I’d like to say that all of this raucous sexuality and absurdity and relentless vulgarity added up to something profound, some powerful take on the repressive and destructive nature of the patriarchy. However, at the end of the day I actually found myself simply…bored by it all, if I’m being completely honest. Around the halfway mark I began to wonder just how much more I was going to have to endure. Perhaps some of this repugnance stems from my own prissiness, but I do genuinely think that the film gets in its own way in its constant emphasis on just how undisciplined and ugly the body and its various functions can be.
All of this isn’t to say that the film doesn’t have things that I enjoyed. Emma Stone deserves all of the credit she’d been given–including an Oscar nomination–for the work that she delivers as Bella. It’s an embodied and deeply affecting performance, and it’s quite a marvel to watch her move from barely-controlled marionette to stately (and ruthless) lady. Poor Things is also an exquisitely crafted film, and there were moments when I found myself swept away by its steampunk aesthetic, which is both quite beautiful and yet haunting (the scenes in Alexandria are particularly evocative).
Yet even at the formal level it’s also cloyingly self-indulgent, with Lanthimos’ well-known penchant for fish-eye lenses in abundant display. Let me tell you that a little bit of this goes a very long way. While I understand its function–it’s supposed to help us understand Bella’s efforts to break out of the various constraints placed on her by the patriarchal culture in which she lives–it’s one of those cases where I couldn't help but feel that less is more. When almost every other scene is shot in this way, it becomes an affectation rather than a sophisticated piece of filmmaking.
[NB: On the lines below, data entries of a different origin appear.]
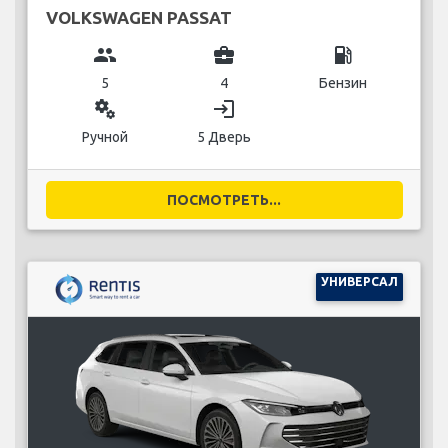
VOLKSWAGEN PASSAT
group
business_center
local_gas_station
5
4
Бензин
miscellaneous_services
login
Ручной
5 Дверь
ПОСМОТРЕТЬ...
УНИВЕРСАЛ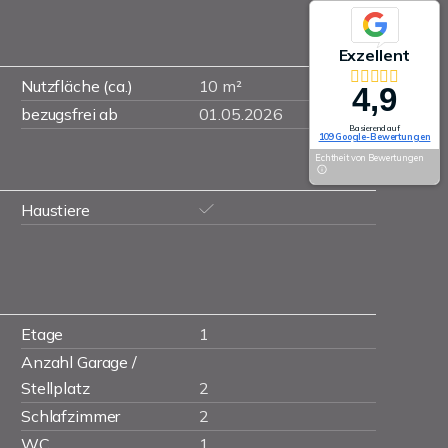
Exzellent
Nutzfläche (ca.)
10 m²
4,9
bezugsfrei ab
01.05.2026
Basierend auf
109 Google-Bewertungen
Echtheit von Bewertungen
Haustiere
Etage
1
Anzahl Garage /
Stellplatz
2
Schlafzimmer
2
WC
1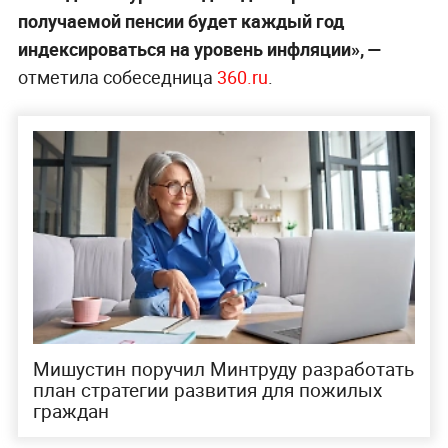
получаемой пенсии будет каждый год
индексироваться на уровень инфляции», —
отметила собеседница
360.ru
.
Мишустин поручил Минтруду разработать
план стратегии развития для пожилых
граждан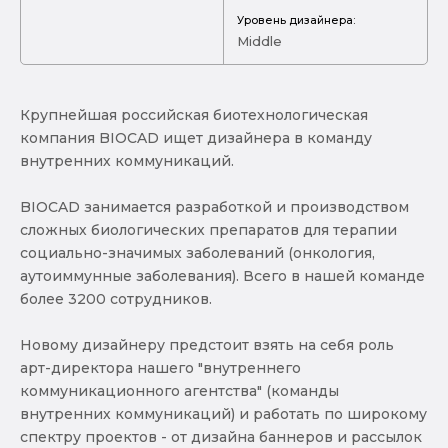
Уровень дизайнера:
Middle
Крупнейшая российская биотехнологическая
компания BIOCAD ищет дизайнера в команду
внутренних коммуникаций.
BIOCAD занимается разработкой и производством
сложных биологических препаратов для терапии
социально-значимых заболеваний (онкология,
аутоиммунные заболевания). Всего в нашей команде
более 3200 сотрудников.
Новому дизайнеру предстоит взять на себя роль
арт-директора нашего "внутреннего
коммуникационного агентства" (команды
внутренних коммуникаций) и работать по широкому
спектру проектов - от дизайна баннеров и рассылок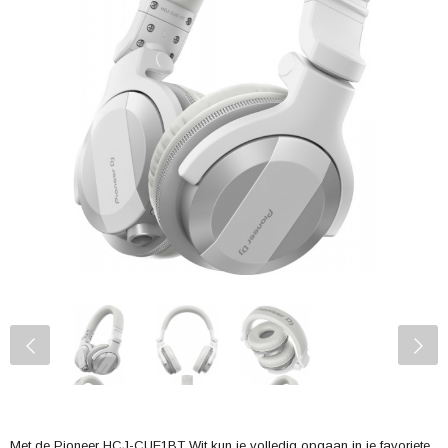
Met de Pioneer HCJ-CUE1BT Wit kun je volledig opgaan in je favoriete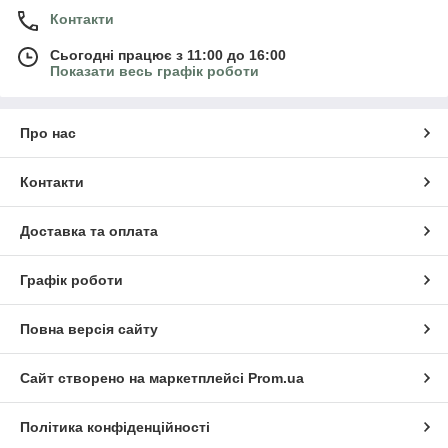
Контакти
Сьогодні працює з 11:00 до 16:00
Показати весь графік роботи
Про нас
Контакти
Доставка та оплата
Графік роботи
Повна версія сайту
Сайт створено на маркетплейсі
Prom.ua
Політика конфіденційності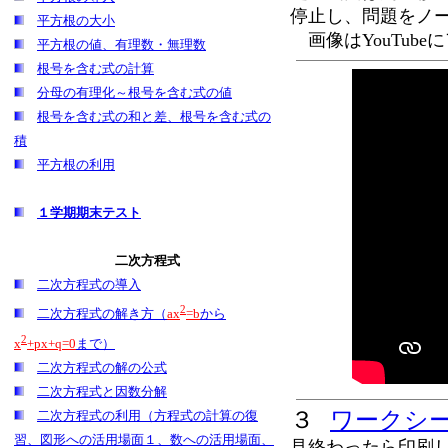
停止し、問題をノ
平方根の大小
画像はYouTub
平方根の値、有理数・無理数
根号を含む式の計算
分母の有理化～根号を含む式の値
根号を含む式の和と差、根号を含む式の
積
平方根の利用
１学期期末テスト
二次方程式
二次方程式の導入
2
二次方程式の解き方（
ax
=b
から
2
x
+px+q=0
まで）
二次方程式の解の公式
二次方程式と因数分解
３
ワークシ
二次方程式の利用（方程式の計算の復
習、図形への活用場面１、数への活用場面、
見終わったら印刷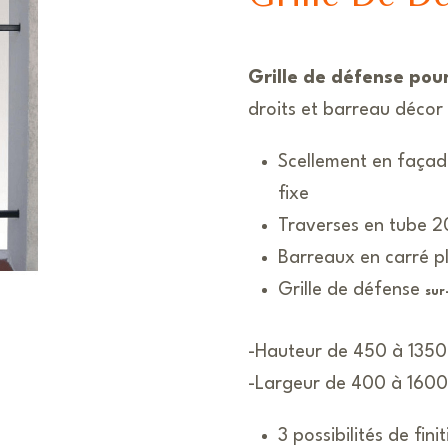
Grille de défense pou
droits et barreau décor 
Scellement en façade
fixe
Traverses en tube 
Barreaux en carré p
Grille de défense
sur
-Hauteur de 450 à 135
-Largeur de 400 à 160
3 possibilités de finit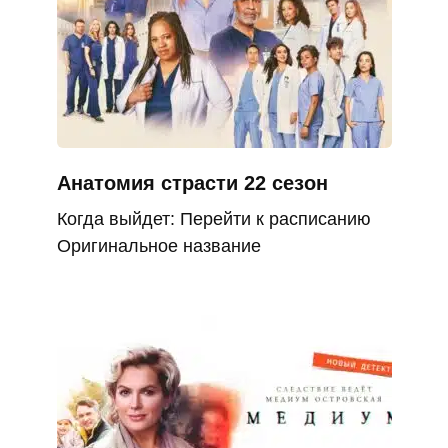
Анатомия страсти 22 сезон
Когда выйдет: Перейти к расписанию
Оригинальное название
A friend of mine remarked that he thought that Poor Things offered up a more insightful and effective critique of patriarchy than Greta Gerwig’s Barbie, and while I can see why he would make such a claim, I ultimately don’t agree with him. For all that this film pays close attention to Bella’s voyage of sexual self-discovery–I lost count of the number of close-ups we got of Emma Stone’s O-face–it still feels to me that the entire film is shot by and for the male gaze. I lost count of the number of times that we as viewers were treated to the spectacle of Bella’s naked body, and I likewise lost count of how many times we saw her reach orgasm. Not to sound like a broken record, but this is another of those cases where less is more, and what could have been a film revolutionary in its depiction of female pleasure instead just becomes another piece of prurient fetishism.
If there is one glimmer of hope, it’s that the film ends with Bella finally in charge of her own destiny: her “God” is now dead (get it?), and she’s even mastered the art of surgery and managed to vanquish her former husband (who comes in at the last minute to try to reclaim her). The last shot we get is of her reading, settled in her little enclave. It’s a quasi-feminist bit of closure, I suppose, but the film’s unremitting excesses ultimately undermine its supposed feminism. At the end of the day, the patriarchy wins, just like always.